While this is a trivial and oversimplified example, the key benefits (mentioned briefly above) to the Lambda approach are quite profound as the application scales. Remember, you are only paying for actual requests. Instantiating an EC2 instance or a container is actually pre-provisioning, which pushes the need to predict load onto you and off of AWS. At low scales, this means you can put up a system on Lambda for a trivial amount of money, but the benefits really accrue at higher scales. With microservices on compute instances with or without containers, you are making choices regarding how to combine or separate services for scaling. As your app grows, you'll almost certainly discover that you were wrong in some way in terms of separating the concerns for scaling purposes or on which metrics to scale. So, you'll be discovering where you were wrong via bad user experience or wasted resources and you’ll end up correcting via refactoring. With Lambda, each function scales independently, which puts the burden on AWS to scale the functions. You needn't concern yourself with it. The cost is in both doing things differently and spreading your application across many functions and events.

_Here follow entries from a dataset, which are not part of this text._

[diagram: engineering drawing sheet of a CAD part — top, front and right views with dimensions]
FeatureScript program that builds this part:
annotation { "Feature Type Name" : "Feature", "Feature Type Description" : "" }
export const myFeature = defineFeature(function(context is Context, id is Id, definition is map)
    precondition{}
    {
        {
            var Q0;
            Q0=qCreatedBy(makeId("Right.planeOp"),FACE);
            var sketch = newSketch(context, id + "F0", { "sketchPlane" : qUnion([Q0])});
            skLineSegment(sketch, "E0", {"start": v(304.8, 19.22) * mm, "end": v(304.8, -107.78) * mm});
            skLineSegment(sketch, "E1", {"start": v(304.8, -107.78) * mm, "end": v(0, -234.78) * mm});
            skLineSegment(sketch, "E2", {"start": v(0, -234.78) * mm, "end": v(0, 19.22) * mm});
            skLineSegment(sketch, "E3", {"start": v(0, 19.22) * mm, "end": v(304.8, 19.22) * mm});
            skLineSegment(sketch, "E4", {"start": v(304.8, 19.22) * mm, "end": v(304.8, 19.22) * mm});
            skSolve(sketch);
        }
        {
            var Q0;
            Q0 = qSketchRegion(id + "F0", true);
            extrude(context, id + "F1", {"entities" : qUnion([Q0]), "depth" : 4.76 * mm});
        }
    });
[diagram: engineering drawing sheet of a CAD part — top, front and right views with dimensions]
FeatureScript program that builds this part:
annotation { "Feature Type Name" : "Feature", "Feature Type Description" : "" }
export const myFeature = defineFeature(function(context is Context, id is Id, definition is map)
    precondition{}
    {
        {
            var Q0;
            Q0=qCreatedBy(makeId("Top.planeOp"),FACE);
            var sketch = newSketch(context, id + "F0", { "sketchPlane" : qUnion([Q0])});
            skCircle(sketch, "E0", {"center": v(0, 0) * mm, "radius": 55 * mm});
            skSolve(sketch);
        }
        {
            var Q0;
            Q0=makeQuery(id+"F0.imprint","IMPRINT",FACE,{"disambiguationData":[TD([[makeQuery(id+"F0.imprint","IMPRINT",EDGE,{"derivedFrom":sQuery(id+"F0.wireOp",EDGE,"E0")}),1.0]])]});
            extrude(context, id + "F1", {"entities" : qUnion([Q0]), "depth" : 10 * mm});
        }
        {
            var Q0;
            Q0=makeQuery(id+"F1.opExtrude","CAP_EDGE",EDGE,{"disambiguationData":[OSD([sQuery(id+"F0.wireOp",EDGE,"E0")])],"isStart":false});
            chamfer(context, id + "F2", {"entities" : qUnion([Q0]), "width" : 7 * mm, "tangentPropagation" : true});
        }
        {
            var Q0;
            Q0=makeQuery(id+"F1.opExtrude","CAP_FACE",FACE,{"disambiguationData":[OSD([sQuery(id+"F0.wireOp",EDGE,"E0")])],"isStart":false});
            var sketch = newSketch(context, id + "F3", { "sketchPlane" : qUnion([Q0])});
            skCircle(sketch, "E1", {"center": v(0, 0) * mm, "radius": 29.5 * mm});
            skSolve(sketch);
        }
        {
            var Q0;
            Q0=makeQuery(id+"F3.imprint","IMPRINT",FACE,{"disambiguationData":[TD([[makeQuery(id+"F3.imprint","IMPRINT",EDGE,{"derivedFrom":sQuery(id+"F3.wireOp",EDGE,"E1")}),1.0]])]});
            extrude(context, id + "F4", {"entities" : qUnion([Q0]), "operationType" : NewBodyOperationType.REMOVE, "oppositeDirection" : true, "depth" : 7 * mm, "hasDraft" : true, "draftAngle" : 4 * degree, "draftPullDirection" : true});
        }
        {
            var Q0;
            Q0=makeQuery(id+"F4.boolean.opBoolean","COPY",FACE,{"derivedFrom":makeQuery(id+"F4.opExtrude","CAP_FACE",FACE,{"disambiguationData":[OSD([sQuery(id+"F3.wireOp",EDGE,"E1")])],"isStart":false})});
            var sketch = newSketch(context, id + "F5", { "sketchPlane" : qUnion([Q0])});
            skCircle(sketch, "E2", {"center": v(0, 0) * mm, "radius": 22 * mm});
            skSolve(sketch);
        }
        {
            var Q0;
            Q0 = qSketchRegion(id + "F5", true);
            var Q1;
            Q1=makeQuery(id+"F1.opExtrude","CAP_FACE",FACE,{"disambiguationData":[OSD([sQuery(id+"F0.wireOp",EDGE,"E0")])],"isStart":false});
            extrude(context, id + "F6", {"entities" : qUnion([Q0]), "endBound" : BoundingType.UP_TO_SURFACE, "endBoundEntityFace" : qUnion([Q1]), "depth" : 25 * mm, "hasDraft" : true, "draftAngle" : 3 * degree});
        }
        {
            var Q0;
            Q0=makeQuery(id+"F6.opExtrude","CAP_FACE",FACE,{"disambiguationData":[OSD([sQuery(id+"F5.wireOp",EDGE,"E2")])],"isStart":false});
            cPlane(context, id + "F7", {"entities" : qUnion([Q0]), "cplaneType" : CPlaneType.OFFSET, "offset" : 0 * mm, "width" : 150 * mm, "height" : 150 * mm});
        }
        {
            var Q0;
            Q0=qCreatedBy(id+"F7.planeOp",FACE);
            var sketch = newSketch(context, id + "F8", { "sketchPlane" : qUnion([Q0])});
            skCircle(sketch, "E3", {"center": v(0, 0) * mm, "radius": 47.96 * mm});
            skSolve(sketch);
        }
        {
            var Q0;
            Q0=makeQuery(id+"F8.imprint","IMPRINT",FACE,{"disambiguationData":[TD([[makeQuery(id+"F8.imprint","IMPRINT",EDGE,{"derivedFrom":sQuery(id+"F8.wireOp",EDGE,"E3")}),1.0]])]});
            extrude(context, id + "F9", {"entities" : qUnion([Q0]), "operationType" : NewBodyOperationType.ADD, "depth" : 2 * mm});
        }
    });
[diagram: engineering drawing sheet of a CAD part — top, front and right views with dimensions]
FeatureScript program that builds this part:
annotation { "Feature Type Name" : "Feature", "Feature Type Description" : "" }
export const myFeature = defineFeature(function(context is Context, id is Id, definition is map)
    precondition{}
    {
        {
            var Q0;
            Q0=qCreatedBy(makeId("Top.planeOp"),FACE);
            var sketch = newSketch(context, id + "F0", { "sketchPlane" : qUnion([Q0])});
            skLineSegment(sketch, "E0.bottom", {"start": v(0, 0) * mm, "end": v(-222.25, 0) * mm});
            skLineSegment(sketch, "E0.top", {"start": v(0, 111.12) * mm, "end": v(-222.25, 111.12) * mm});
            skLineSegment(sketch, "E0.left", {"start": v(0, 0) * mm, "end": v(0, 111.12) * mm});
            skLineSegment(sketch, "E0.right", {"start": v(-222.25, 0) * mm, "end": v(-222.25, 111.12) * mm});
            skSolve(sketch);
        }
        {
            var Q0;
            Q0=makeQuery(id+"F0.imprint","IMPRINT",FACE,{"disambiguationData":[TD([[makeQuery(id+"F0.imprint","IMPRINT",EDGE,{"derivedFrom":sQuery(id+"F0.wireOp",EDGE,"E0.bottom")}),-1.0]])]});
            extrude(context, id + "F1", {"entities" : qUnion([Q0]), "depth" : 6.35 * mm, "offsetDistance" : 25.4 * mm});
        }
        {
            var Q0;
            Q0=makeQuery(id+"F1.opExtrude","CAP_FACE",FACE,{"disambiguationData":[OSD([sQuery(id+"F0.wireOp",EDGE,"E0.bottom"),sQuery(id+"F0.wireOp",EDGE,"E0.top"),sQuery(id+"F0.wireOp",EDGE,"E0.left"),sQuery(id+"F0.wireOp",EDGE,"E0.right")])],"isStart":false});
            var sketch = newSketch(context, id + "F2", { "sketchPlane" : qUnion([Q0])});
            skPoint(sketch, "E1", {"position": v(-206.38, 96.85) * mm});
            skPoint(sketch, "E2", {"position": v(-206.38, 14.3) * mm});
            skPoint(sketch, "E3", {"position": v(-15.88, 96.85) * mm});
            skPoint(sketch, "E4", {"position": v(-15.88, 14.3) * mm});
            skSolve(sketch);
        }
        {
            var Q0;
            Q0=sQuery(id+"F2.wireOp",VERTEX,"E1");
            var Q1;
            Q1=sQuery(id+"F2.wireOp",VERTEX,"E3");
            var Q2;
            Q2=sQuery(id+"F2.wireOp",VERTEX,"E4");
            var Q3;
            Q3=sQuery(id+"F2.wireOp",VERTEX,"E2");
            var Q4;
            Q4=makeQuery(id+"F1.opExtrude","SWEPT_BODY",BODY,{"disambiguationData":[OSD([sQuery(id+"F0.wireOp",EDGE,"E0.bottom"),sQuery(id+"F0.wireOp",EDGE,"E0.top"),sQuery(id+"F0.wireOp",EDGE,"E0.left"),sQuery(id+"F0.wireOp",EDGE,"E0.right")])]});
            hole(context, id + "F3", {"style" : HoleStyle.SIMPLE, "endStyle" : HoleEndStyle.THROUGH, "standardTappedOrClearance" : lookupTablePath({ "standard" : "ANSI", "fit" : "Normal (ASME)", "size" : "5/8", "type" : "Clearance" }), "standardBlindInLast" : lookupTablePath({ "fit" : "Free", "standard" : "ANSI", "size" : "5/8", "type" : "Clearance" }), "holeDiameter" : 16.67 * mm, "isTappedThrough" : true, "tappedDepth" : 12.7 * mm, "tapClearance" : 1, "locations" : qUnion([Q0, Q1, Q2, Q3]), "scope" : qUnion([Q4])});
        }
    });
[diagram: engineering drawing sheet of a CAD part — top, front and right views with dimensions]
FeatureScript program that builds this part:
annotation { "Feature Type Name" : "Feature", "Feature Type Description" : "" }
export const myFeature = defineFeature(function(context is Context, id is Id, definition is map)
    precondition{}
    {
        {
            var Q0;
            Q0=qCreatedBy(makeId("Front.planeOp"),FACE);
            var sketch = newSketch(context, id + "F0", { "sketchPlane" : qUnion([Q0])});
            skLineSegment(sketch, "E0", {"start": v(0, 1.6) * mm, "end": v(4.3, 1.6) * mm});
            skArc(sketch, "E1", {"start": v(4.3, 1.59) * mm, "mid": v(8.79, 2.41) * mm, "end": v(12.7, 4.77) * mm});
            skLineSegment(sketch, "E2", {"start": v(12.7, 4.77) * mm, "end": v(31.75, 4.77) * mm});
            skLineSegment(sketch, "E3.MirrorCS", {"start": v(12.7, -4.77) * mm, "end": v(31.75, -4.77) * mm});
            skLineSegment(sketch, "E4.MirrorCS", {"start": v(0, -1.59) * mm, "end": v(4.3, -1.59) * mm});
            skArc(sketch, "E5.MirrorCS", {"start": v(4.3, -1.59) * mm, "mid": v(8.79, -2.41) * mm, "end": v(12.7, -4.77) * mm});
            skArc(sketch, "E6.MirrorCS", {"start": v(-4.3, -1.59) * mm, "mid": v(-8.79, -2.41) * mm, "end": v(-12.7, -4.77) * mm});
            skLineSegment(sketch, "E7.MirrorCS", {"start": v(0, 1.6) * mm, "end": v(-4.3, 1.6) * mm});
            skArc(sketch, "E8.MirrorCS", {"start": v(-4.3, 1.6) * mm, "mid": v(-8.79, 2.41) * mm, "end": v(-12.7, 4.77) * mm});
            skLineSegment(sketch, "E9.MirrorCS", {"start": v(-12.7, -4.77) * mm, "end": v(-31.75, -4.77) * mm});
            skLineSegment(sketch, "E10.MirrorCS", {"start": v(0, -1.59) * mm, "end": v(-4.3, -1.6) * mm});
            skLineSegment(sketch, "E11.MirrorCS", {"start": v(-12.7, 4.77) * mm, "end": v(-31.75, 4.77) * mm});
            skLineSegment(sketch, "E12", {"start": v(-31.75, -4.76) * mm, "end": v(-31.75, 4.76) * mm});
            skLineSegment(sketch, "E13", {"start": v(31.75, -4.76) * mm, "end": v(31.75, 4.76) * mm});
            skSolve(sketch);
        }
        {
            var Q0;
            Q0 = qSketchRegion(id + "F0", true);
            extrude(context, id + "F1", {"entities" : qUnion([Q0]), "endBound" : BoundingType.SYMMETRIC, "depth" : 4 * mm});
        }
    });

That can be hard to model and manage without a system like Fugue to organize and operate the application as a whole.

 

When designing Fugue, we spent a lot of time reviewing and studying the history of operating systems and hardware architectures—their intricacies and their interrelationships. Lambda is the first service offering to really illustrate that the cloud is a global, general-purpose computer with a particular architecture. EC2 will be around for a long time, but services like Lambda show the potential of the cloud, especially when combined with an OS above them like Fugue. It's going to be an interesting year or ten.